In deciding a motion to dismiss pursuant to Rule 12(b)(6), the Court accepts the allegations in the complaint as true and draws all reasonable inferences in favor of the non- moving party. See McCarthy v. Dun & Bradstreet Corp., 482 F.3d 184, 191 (2d Cir. 2007). To survive a motion to dismiss, the complaint must include “enough facts to state a claim to relief that is plausible on its face.” Bell Atl. Corp. v. Twombly, 550 U.S. 544, 570 (2007). “A claim has facial plausibility when the plaintiff pleads factual content that allows the court to draw the reasonable inference that the defendant is liable for the misconduct alleged.” Ashcroft v. Iqbal, 556 U.S. 662, 678 (2009). Moreover, when a plaintiff is proceeding pro se, the Court holds the pleadings “to less

stringent standards than formal pleadings drafted by lawyers.” Boddie v. Schneider, 105 F.3d 857, 860 (2d Cir. 1997) (quoting Haines v. Kerner, 404 U.S. 519, 521 (1972)). That is to say, the Court will liberally construe the complaint when deciding the motion to dismiss. See McLeod v. Jewish Guild for the Blind, 864 F.3d 154, 156 (2d Cir. 2017). However, “the duty to liberally construe a plaintiff's complaint [is not] the equivalent of a duty to re-write it.” Kirk v. Heppt, 532 F. Supp. 2d 586, 590 (S.D.N.Y. 2008) (alteration in original) (citation omitted). If a pro se plaintiff has not pled sufficient facts to state a claim that is plausible on its face, the Court must dismiss his complaint. See Hill v. Curcione, 657 F.3d 116, 122 (2d Cir. 2011).
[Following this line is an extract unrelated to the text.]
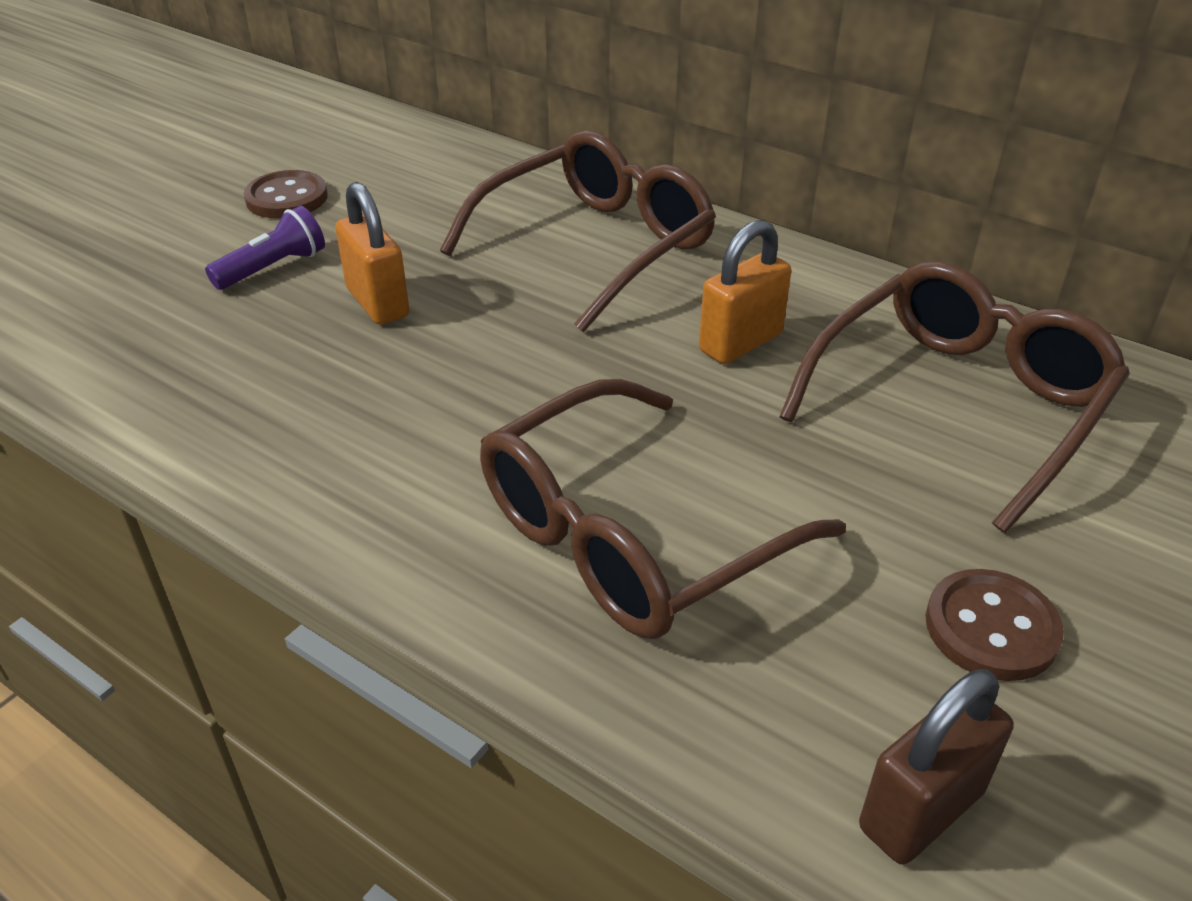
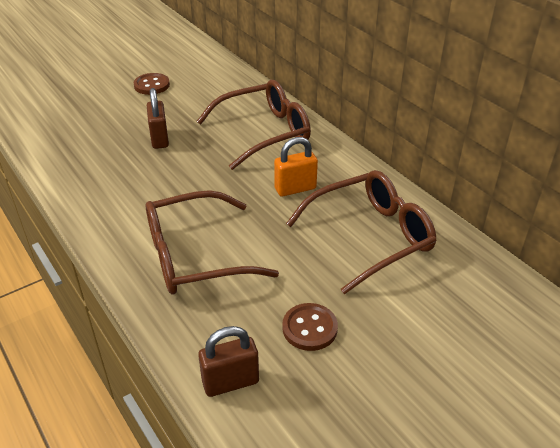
camera: 20 degrees right, 0 degrees up
purple flashlight [205,206,325,290] -> none
orange padlock [335,182,410,325] -> brown padlock [147,88,169,149]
For the following reasons, the Court determines that Plaintiff has failed to state a claim for all of his federal law claims. The Court also declines to exercise jurisdiction over Plaintiff’s state law claims under 28 U.S.C. § 1367(a). A. Plaintiff’s claims against Defendant police officers under Sections 1983 and 1985 The Plaintiff claims that the Defendant police officers violated 42 U.S.C. § 1983 for

conduct amounting to (1) false arrest, (2) excessive use of force, (3) failure to intervene, (4) unlawful search and seizure, (5) fabrication of evidence, (6) denial of due process, (7) denial of a fair trial, (8) malicious prosecution, and (9) abuse of process, in violation of his Fourth, Fifth, Sixth, and Fourteenth Amendment rights. Dkt. No. 2 ¶¶ 26-27. The Plaintiff further claims that the officers violated 42 U.S.C. § 1985 by conspiring to deprive the Plaintiff of his Fourth, Fifth, Sixth and Fourteenth Amendment rights. Id. ¶¶ 40-42. 1. Plaintiff’s claims for false arrest, excessive force, unlawful search and seizure, failure to intervene, and conspiracy are time-barred Plaintiff pleads that on the night he was arrested, searched, and detained by Defendant officers on January 21, 2014, he was subjected to false arrest, excessive force, unlawful search and seizure, failure to intervene, and conspiracy to deprive him of his constitutional rights. Dkt. No. 2 ¶¶ 27, 41. Plaintiff’s section 1983 and 1985 claims are subject to a three-year statute of limitations.